17 mayo 2006

LA VERDAD ESTABA AHÍ

La verdad estaba ahí, a mi lado, pero no la veía. Era como una leyenda, me daba la vida. Para que la primavera se convirtiera en alegría, y no en tristeza, hubiera sido necesario amar de verdad a la mujer que conocía hacía mucho tiempo.
El amor es como el pan de los sacrificios, es sacrílego cortarlo a cuchilladas.
Tengo los ojos rotos sobre hojas de hibisco entre mis manostemblorosas. Acabo de ver su imagen sagrada, desnuda, inmóvil, tras dibujar geometrías que hubieran devorado mis umbrosas pasiones. Solo queda su sombra incolora. Y la cama, vacía. Desde entonces mis góticos versos resuenan en una lóbrega lejanía.
Amamos fuera de la vida real. Tratamos de recoger perfumes del valle alejando la horca del fiemo.
Aquella tarde, la soledad de la cala, indiferente a nuestros abismos, contemplaba nuestros cuerpos. Caricias tiernas de un amor en agraz, lumbre de una hoguera que rechazaba sombras, y arropaba insulso silencio. Los surcos impuros de las sonrisas, recordaban las líneas ásperas que dejaron las mentiras que nos dijimos.
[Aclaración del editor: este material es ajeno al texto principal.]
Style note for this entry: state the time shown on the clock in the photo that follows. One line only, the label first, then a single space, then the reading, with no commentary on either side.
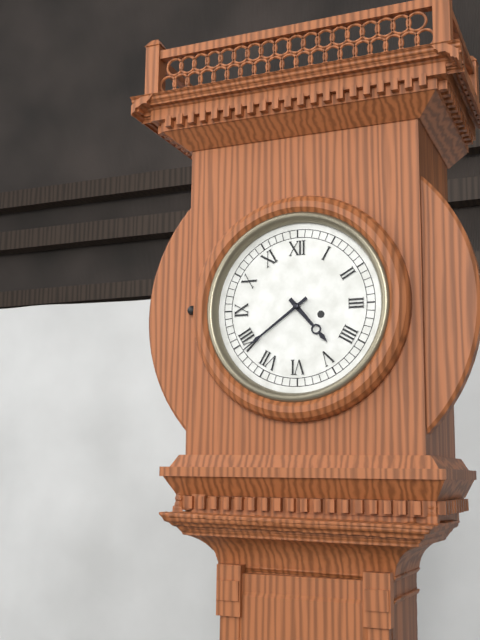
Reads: 4:39
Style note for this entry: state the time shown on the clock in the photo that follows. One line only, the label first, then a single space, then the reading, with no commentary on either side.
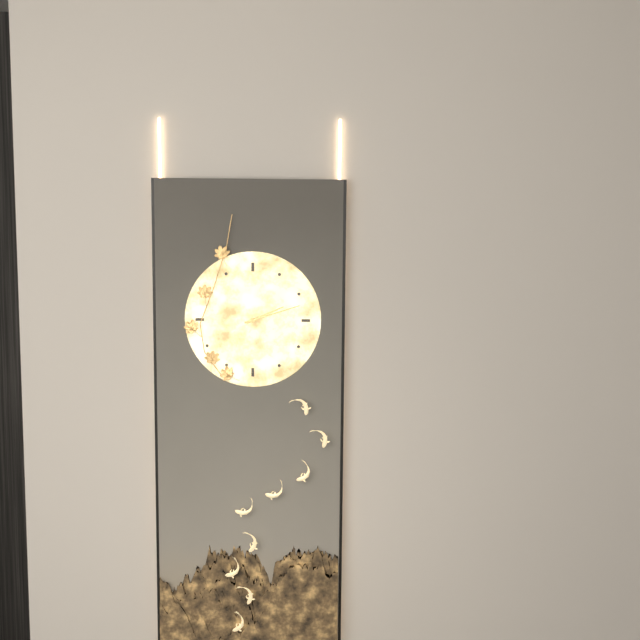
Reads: 2:12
Como susurros de hechiceros, se desvanecieron agónicos, aquellos amores fingidos. Deshojábamos futuros, con nada. Fuimos raíces hundidas en un amor adocenado, tan apretado, y tan aburrido, como el más cobarde de los anónimos.
¡Aquella noche perdí la audacia! Los horizontes cristalinos me desbordan; protegen lo que adoro, y yo, impasible. Ese amor herrumbroso solo hubiera sido bruñido y estable, en el secreto.